■ **PROVIDED TEXT**
Protesters from all over the United States have descended on Philadelphia to demonstrate against the Republican party and Texas Governor George W Bush. Thousands marched through the city streets this weekend to chants like “Hey, hey! Ho, ho!” H.M.O. has got to go!" “What do we want?” “Health care!” Among the activists that are protesting are hundreds, if not thousands, who have taken part in the two major anti-globalization demonstrations that have taken place in the last year against the World Trade Organization in Seattle and the World Bank in Washington, DC.
Two weeks ago Democracy Now! reported that Police Commissioner John Timoney was planning to jail protesters in the Holmesburg prison, Philadelphia’s largest county jail. The Holmesburg prison however is not just any prison. Holmsburg is infamous for a host of medical experiments that were conducted between the early 1950s and the mid-1970s on inmates in exchange for a few dollars. These experiments ranged from testing products like perfumes and detergents to exposure from chemical weapons and radioactive isotopes.
The case of Mumia Abu Jamal is known around the country. What a short time ago was an issue of just activist communities is increasingly being picked up and pursued by the corporate press. Time magazine, The New York Times and 20-20 are some of the main media outlets that have recently given feature length coverage to Mumia’s case. His innocence or guilt is hotly debated as is the fairness of his trial and the larger issue of the death penalty. And they all seem to agree that justice has been served in the case of Mumia Abu Jamal. Interestingly, the Independent Media Center here in Philadelphia from where we are broadcasting is just around the corner from where officer Faulkner was shot.

■ **EXTRACTED ENTRIES**
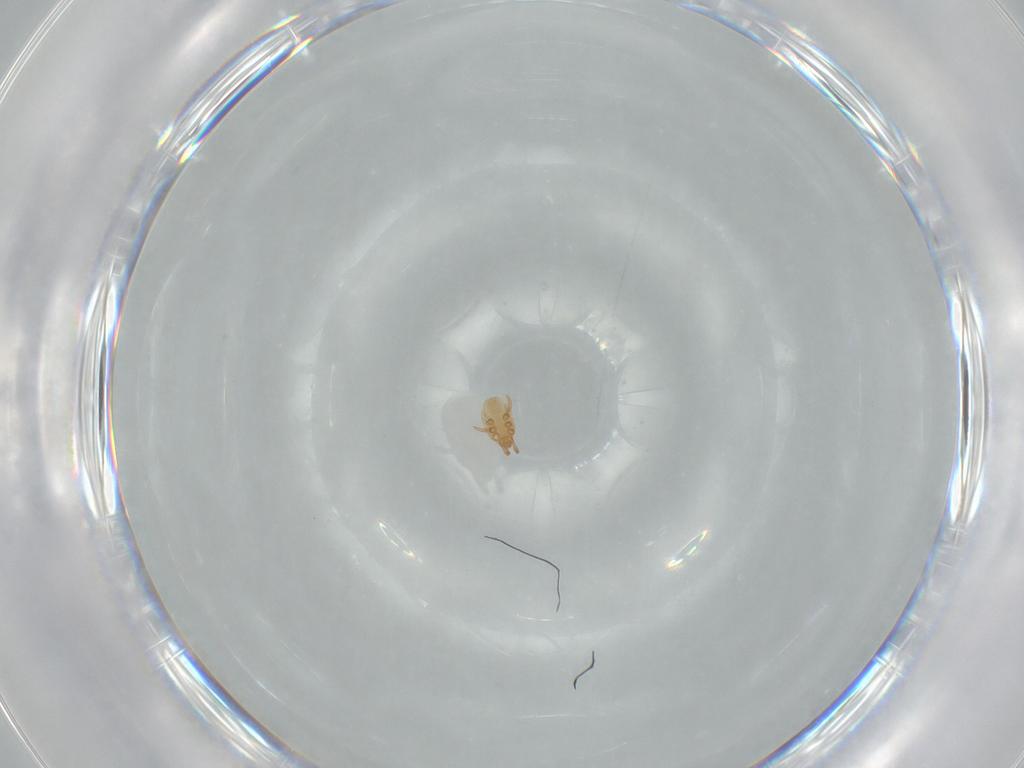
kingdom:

---

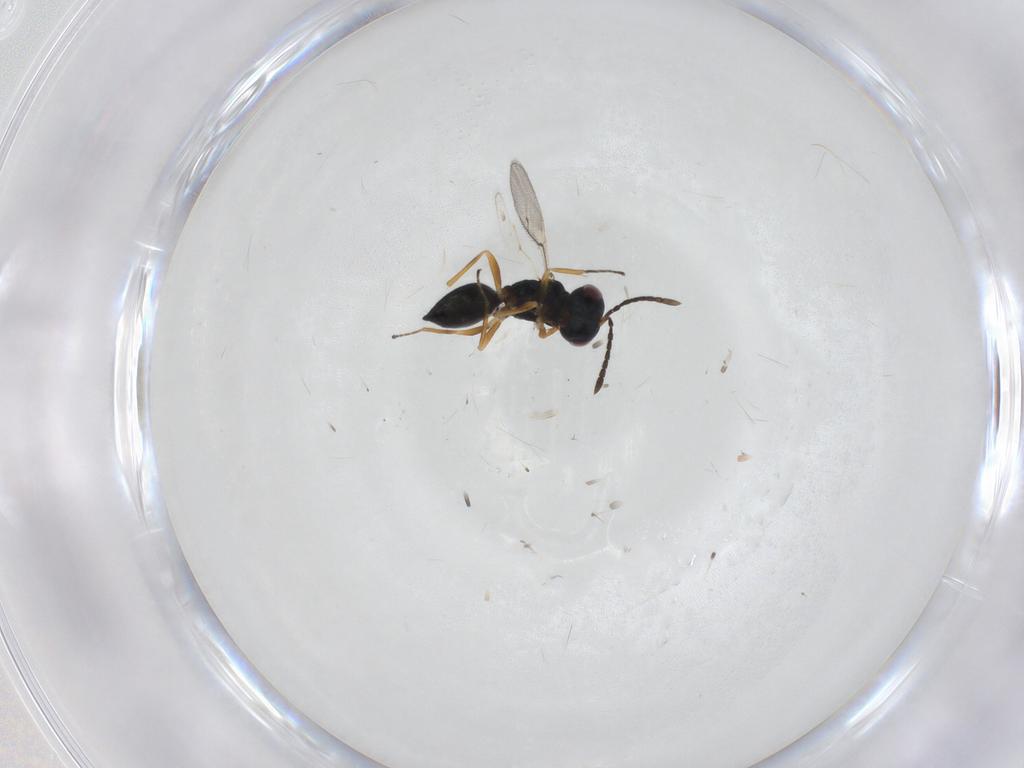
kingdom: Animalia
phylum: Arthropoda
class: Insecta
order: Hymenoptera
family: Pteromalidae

* * *

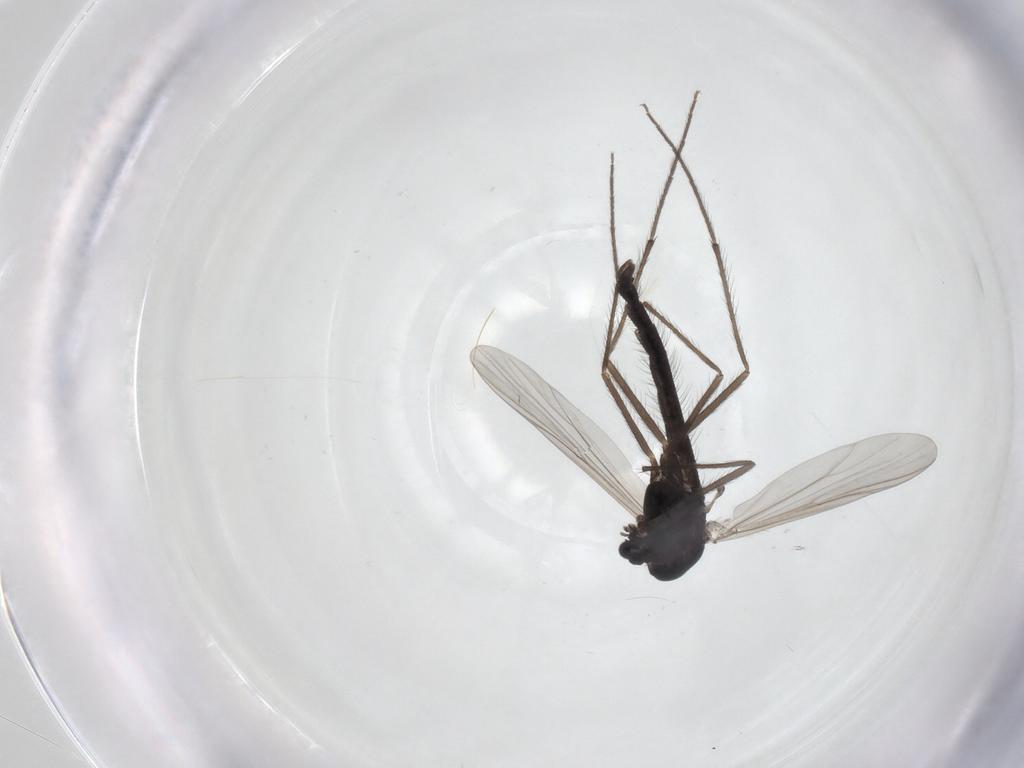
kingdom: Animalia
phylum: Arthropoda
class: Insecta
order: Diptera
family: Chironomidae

■ **PROBLEM 1**
In the Philadelphia protest report, write out the passage between "Two weeks ago" and "and radioactive isotopes.", inclusive.
■ **PROBLEM 2**
According to the Philadelphia protest report, where was Police Commissioner John Timoney planning to jail protesters?

■ **RESPONSE BOX 1**
Two weeks ago Democracy Now! reported that Police Commissioner John Timoney was planning to jail protesters in the Holmesburg prison, Philadelphia’s largest county jail. The Holmesburg prison however is not just any prison. Holmsburg is infamous for a host of medical experiments that were conducted between the early 1950s and the mid-1970s on inmates in exchange for a few dollars. These experiments ranged from testing products like perfumes and detergents to exposure from chemical weapons and radioactive isotopes.

■ **RESPONSE BOX 2**
In the Holmesburg prison, Philadelphia's largest county jail.